フィスコ世界経済・金融シナリオ分析会議の主要構成メンバー
シークエッジ グループ代表 白井一成
アイスタディ代表取締役 中川博貴
フィスコ取締役 中村孝也
【フィスコ世界経済・金融シナリオ会議】は、フィスコ・エコノミスト、ストラテジスト、アナリストおよびグループ経営者が、世界各国の経済状況や金融マーケットに関するディスカッションを毎週定例で行っているカンファレンス。主要株主であるシークエッジグループ代表の白井氏も含め、外部から多くの専門家も招聘している。それを元にフィスコの取締役でありアナリストの中村孝也、アイスタディの代表取締役である中川博貴が内容を取りまとめている。2016年6月より開催しており、これまでにも今後の中国経済、朝鮮半島危機、第四次産業革命後の日本経済の分析、仮想通貨と日本経済のゆくえ、デジタル資本主義、米中冷戦などの分析・考察を行ってきている。
◇以下は、フィスコ世界経済・金融シナリオ分析会議で議論したことをFISCO監修の投資情報誌『FISCO 株・企業報 Vol.8-「反日」が激化する 韓国の「いま」と「今後」 4つのシナリオ』(9月26日発売)の特集『韓国の「安全保障」を分析する』でまとめたものの一部である。全3回に分けて配信する。
反日・反米、親中・親北の傾向が強い文在寅(ムン・ジェイン)政権は、THAAD配備後、米国と中国の狭間で双方からプレッシャーをかけられ、他方、日本に対してはレーダー照射問題を起こすなど、日韓関係を悪化させるような動きを見せている。文政権にはどんなイデオロギーがあるのか、そして、東アジアの安全保障の軸である日米韓の関係をどうするつもりか、考察する。
海空を中心に、日本を上回る軍事費となる可能性も
主要国の軍事費(GDP比較)の推移(米ドル換算、億ドル、SIPRI発表値、2017年)によれば、足もとの韓国の軍事費は、対GDP比では一定の比率を保っているものの、GDPが増加傾向であるため、軍事費の絶対額は増加傾向にある。
文在寅大統領は「(北朝鮮との)対話は圧倒的な国防力をベースにしなければ意味がない」として、軍事費を対GDP比の2.4%から2.9%へ増額する方針である。経済が今後も順調であるという前提であれば、日本の軍事費を上回る可能性がある。2017年5月の式典で文在寅大統領は「海洋強国を未来のビジョンにすべきだ」と述べ、大統領選でも「廬武鉉(ノ・ムヒョン)大統領が成し遂げられなかった夢(戦時作戦統制権の返還)を私が全部やる」と語っている。

提供データ>
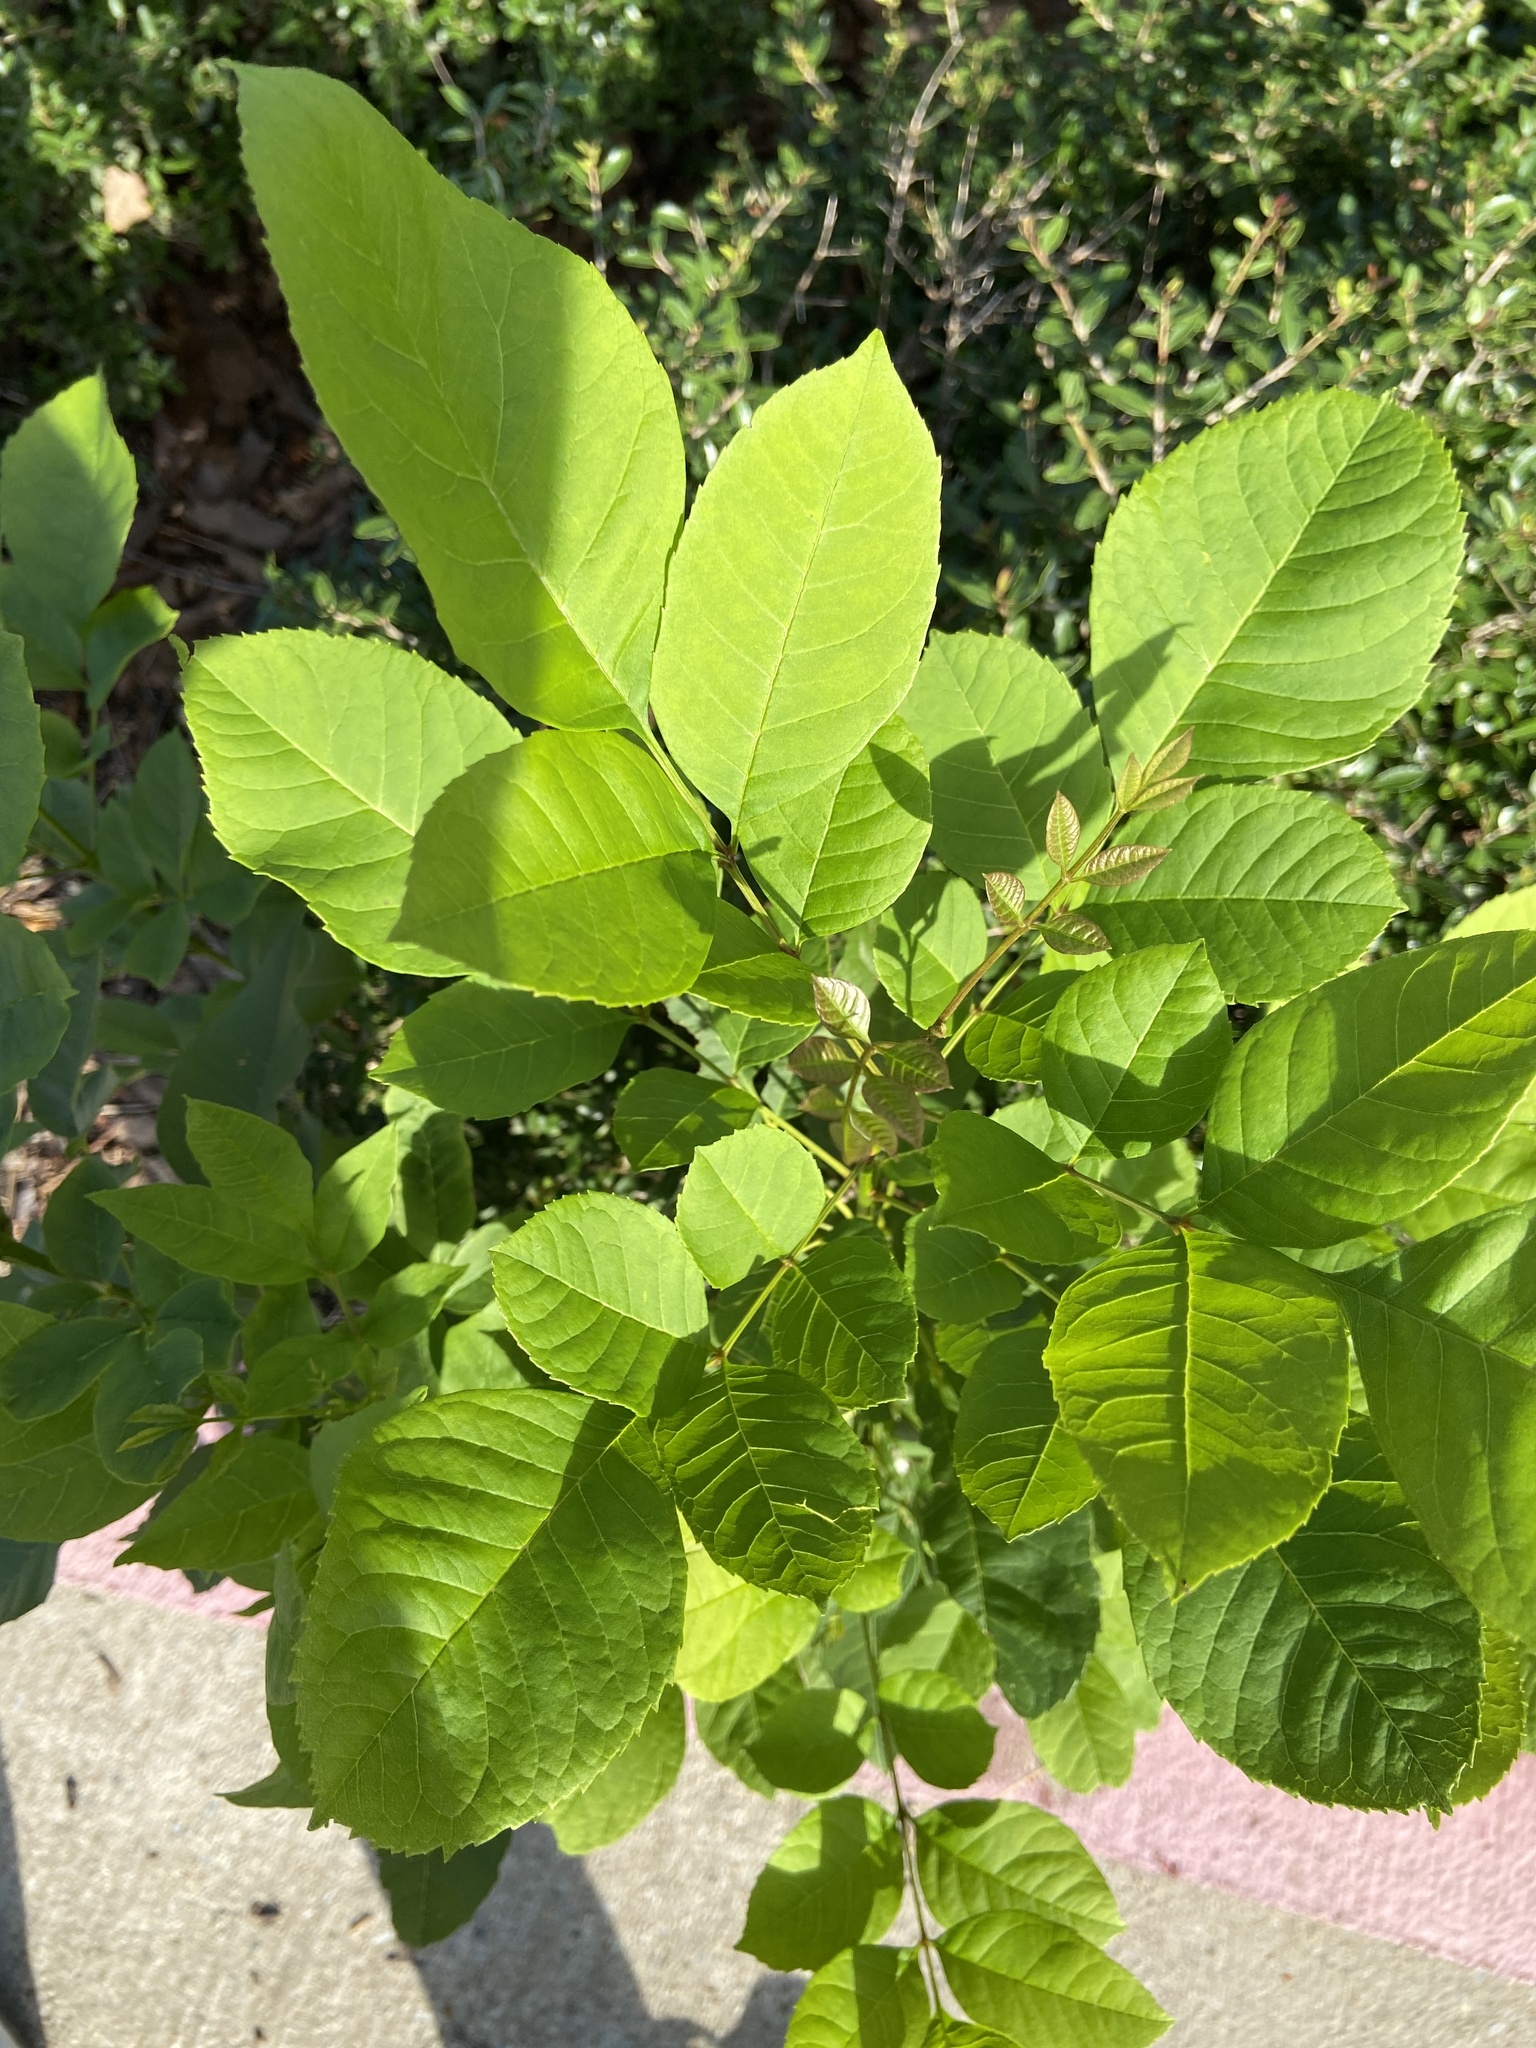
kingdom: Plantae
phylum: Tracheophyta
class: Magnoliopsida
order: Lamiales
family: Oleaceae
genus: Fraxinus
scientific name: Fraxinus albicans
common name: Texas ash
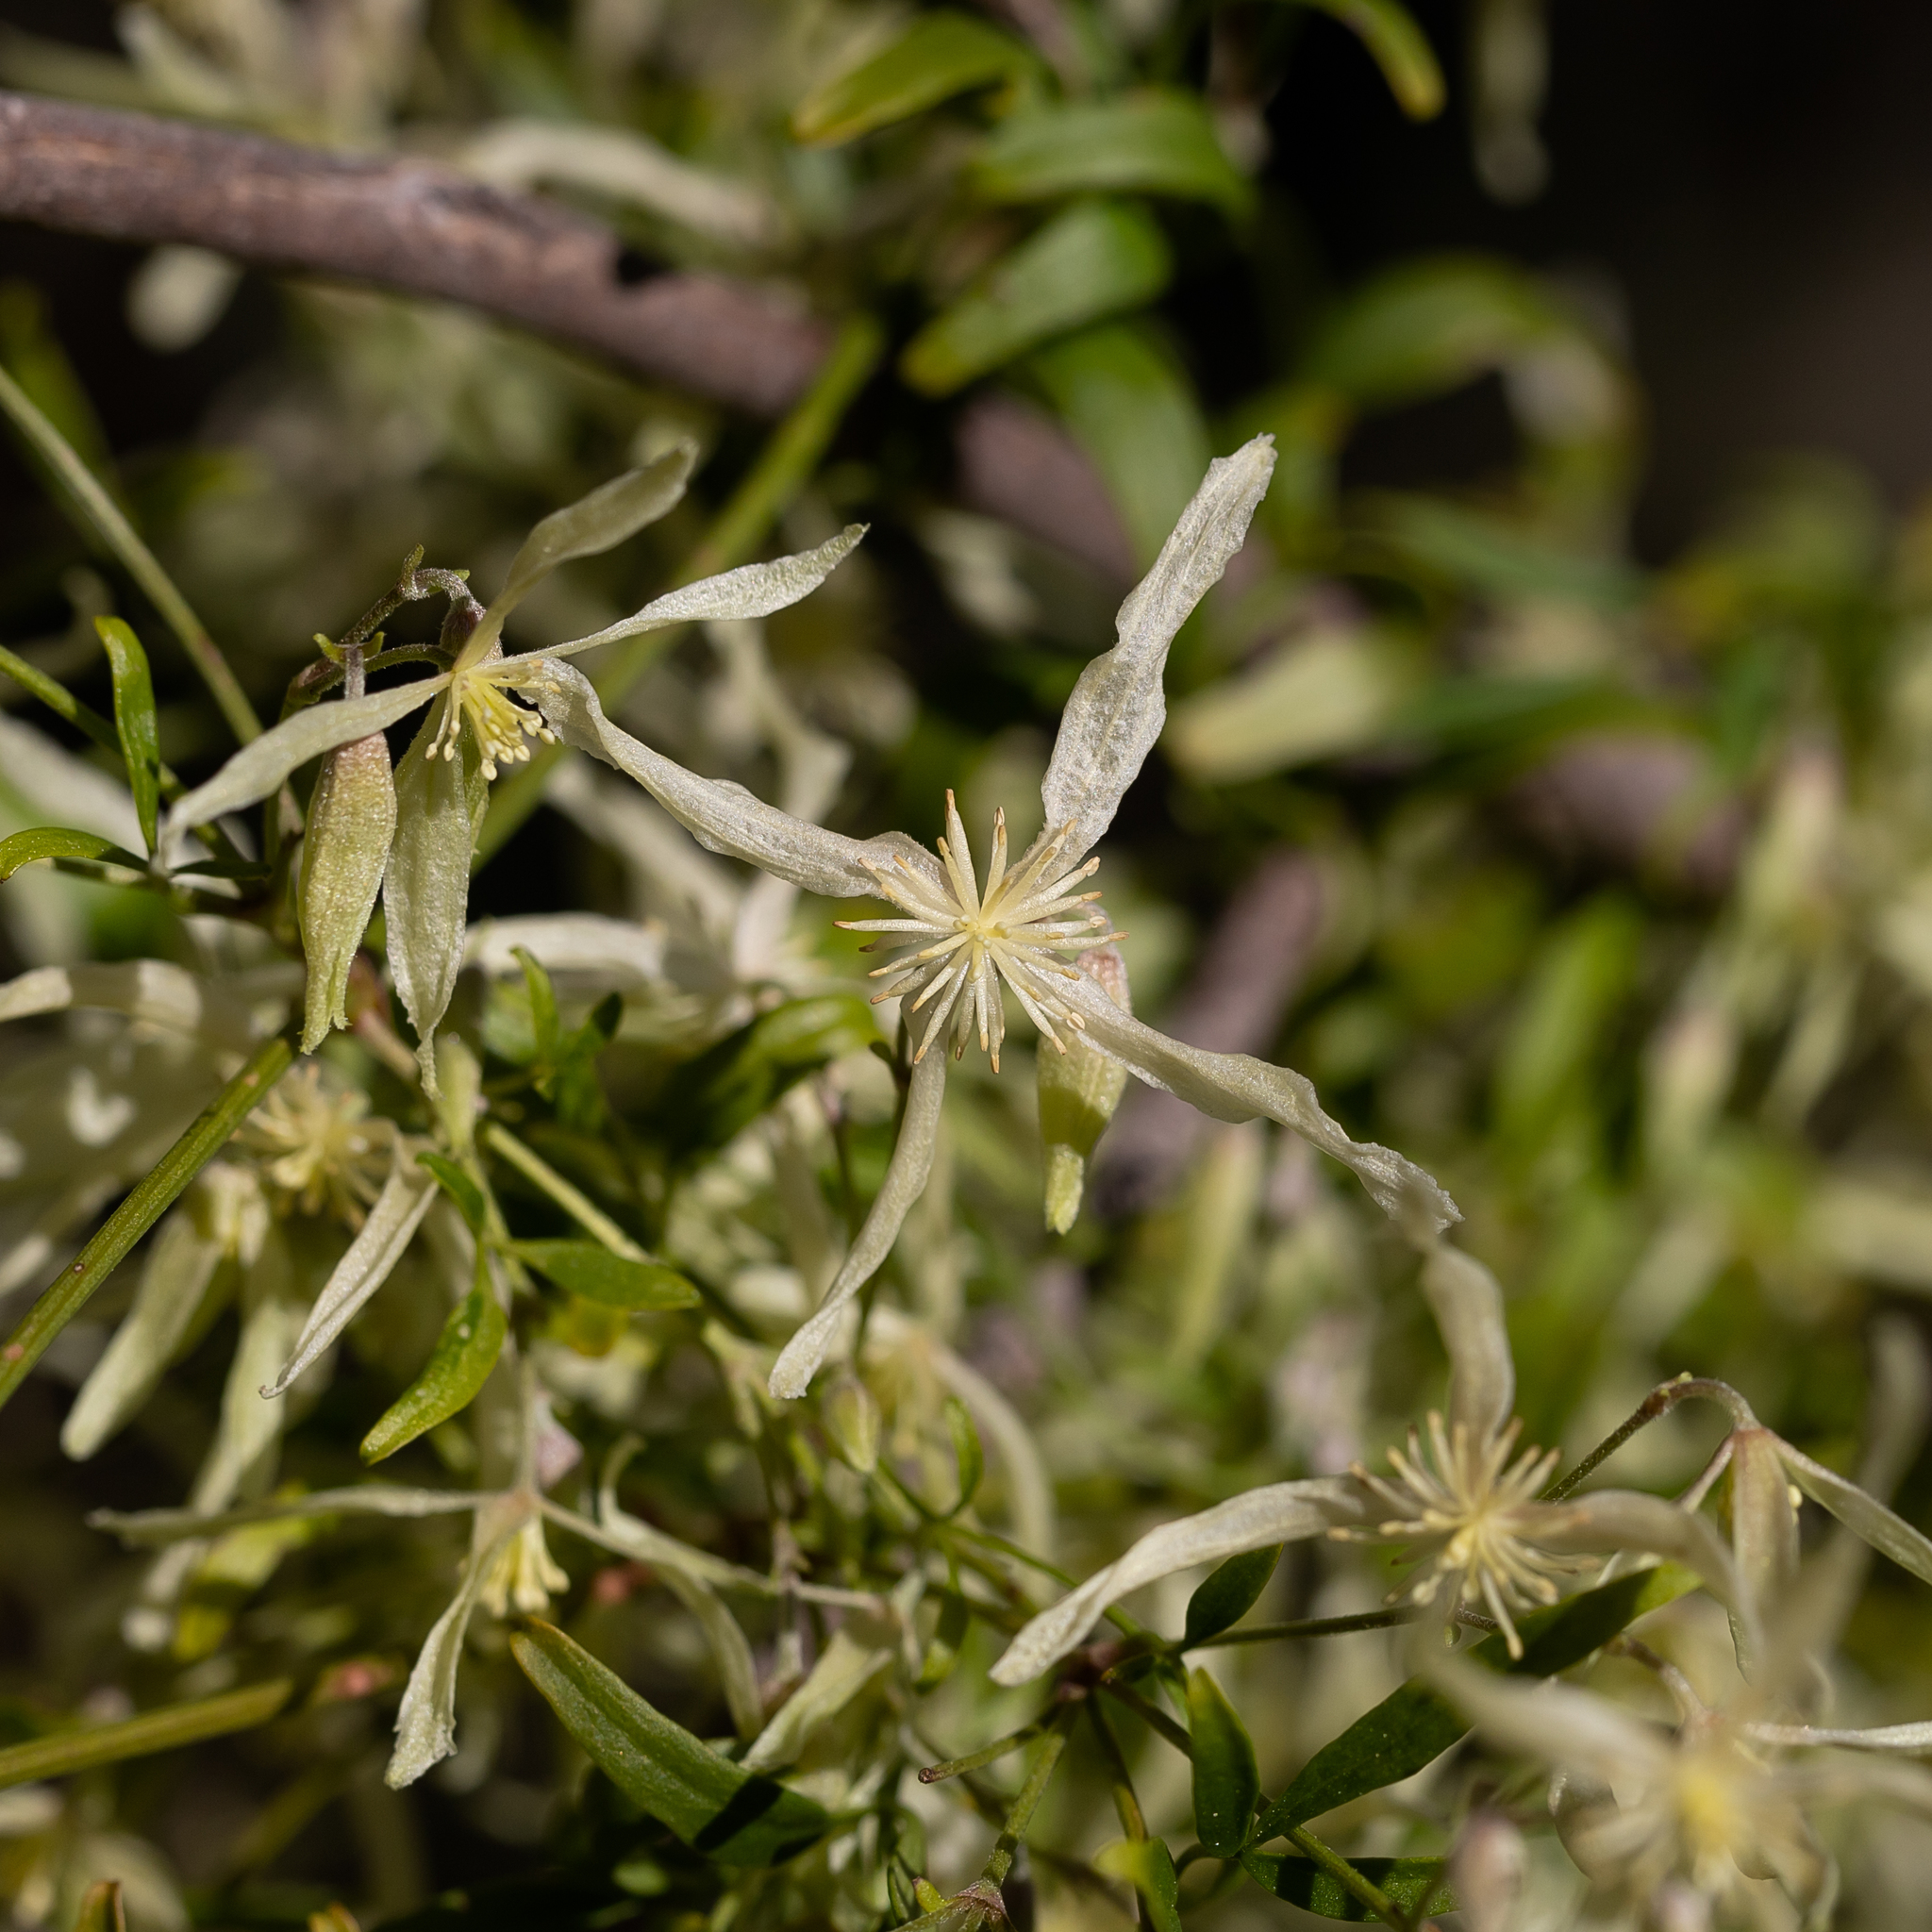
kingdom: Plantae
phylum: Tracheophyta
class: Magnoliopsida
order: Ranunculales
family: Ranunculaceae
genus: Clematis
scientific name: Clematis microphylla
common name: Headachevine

取り組む課題>
韓国の軍事費と安全保障を論じた引用文を、最後の文の後から引き取って書き進めてください。

回答>
韓国国防部は(文在寅大統領も)、米国のミサイル防衛システムへの参加を否定し、あくまで独自システムの構築を強調しており、米韓の脅威認識の違いや中国の反発への懸念から、自主国防への道を歩んでいる。
今後は西北島嶼地域の対処能力の大幅拡充、戦時作戦統制権の移管に備えた上部指揮構造の改編、兵力削減と部隊改編の漸進的な推進、ミサイルおよびサイバー戦対応能力の大幅拡充に注力する方針だ。現存および潜在的脅威に対応するための能力を確保するため、イージス艦3隻の追加導入、次期駆逐艦・潜水艦の戦力化、中・高高度無人偵察機や多目的衛星の導入なども計画している。
空軍はステルス性を備えた次世代戦闘機としてF-35A戦闘機の導入を推進しており、傾向として陸軍は現状維持もしくは縮小、海軍と空軍は軍事力を増強する状況になっている。
周辺国における主な軍事力は下の図のとおりで、韓国は陸軍兵力が比較的多い。それは徴兵制であることも理由にある。徴兵された人の給与は年間で20万~30万円程度で、日本の10分の1程度とみられている。日本との比較では、人件費が圧倒的に安いため、陸軍兵力への偏重により、海軍や空軍への資金が手薄になることはないように思える。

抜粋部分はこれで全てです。